The use of real-world data (RWD) represents one of the most powerful tools for assessing the transferability of scientific evidence into clinical practice today. In recent years, several tools and networks have been developed with the aim of harmonizing collected clinical data for research purposes.

Today, the development and dissemination of these tools (e.g., I2b2 – Informatics for Integrating Biology & the Bedside) that allow for the acquisition and harmonization of information from electronic health records (diagnoses, therapies, procedures, etc.) open the prospect of creating automatic systems and extensive networks capable of gathering large amounts of information from various sources.

The Italian Society of Rheumatology (SIR), with Project REWIND, aims to provide preliminary data on the feasibility of creating a network for monitoring the impact of rheumatic diseases on healthcare and the transferability of new healthcare interventions into clinical practice, whether pharmacological or organizational.

In the centers involved in the project, using the i2b2 system, a “vertical” Rheumatology project has been created to support research questions on Rheumatic and Musculoskeletal Diseases (RMDs).

The “vertical” project contains integrated data within the center’s horizontal project but limited to patients diagnosed with RMDs, specifically:

  • Hospital discharge records (SDO);
  • Administered and dispensed pharmacological therapies;
  • Laboratory tests;
  • Outpatient visits with respective reports;

For the project, a pipeline has also been created to extract information from rheumatological outpatient reports using an algorithm that utilizes Natural Language Processing (NLP) techniques. The algorithm leverages an ontology related to rheumatological pathologies, containing all the specific information to be extracted, created in collaboration with SIR researchers. The following diagram shows the implementation phases of the NLP pipeline.

 

 

The initial phase involves training the model using an ontology and regular expressions to extract information from reports. These reports are then evaluated by a clinician to correct any errors, thus updating the model. The second phase involves validating the model on additional reports, followed by clinical review. If accuracy exceeds 90%, the model is ready for production; otherwise, further iterations of training and validation are pursued.
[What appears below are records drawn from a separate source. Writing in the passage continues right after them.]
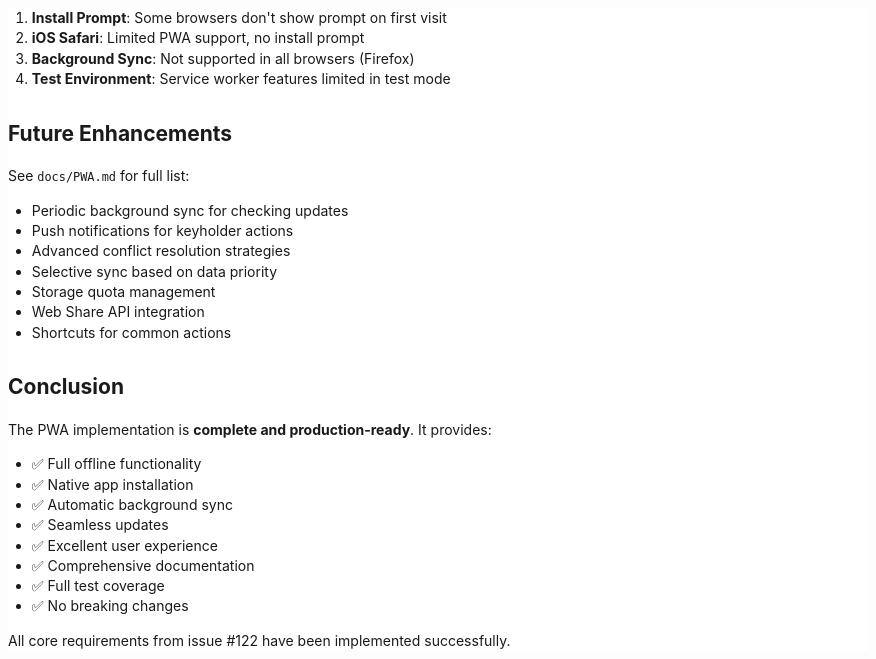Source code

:1. **Install Prompt**: Some browsers don't show prompt on first visit
2. **iOS Safari**: Limited PWA support, no install prompt
3. **Background Sync**: Not supported in all browsers (Firefox)
4. **Test Environment**: Service worker features limited in test mode

## Future Enhancements

See `docs/PWA.md` for full list:

- Periodic background sync for checking updates
- Push notifications for keyholder actions
- Advanced conflict resolution strategies
- Selective sync based on data priority
- Storage quota management
- Web Share API integration
- Shortcuts for common actions

## Conclusion

The PWA implementation is **complete and production-ready**. It provides:

- ✅ Full offline functionality
- ✅ Native app installation
- ✅ Automatic background sync
- ✅ Seamless updates
- ✅ Excellent user experience
- ✅ Comprehensive documentation
- ✅ Full test coverage
- ✅ No breaking changes

All core requirements from issue #122 have been implemented successfully.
Several indicators were developed during the three phases of the project, allowing SIR researchers to monitoring patient activities in the three involved centers:

  • Phase 1: indicators on disease characteristics, quality of care, and treatment models.
  • Phase 2: indicators on care, care performance, and pharmacovigilance.
  • Phase 3: indicators on complex procedures/interventions, pathway mining, and comparative drug effectiveness.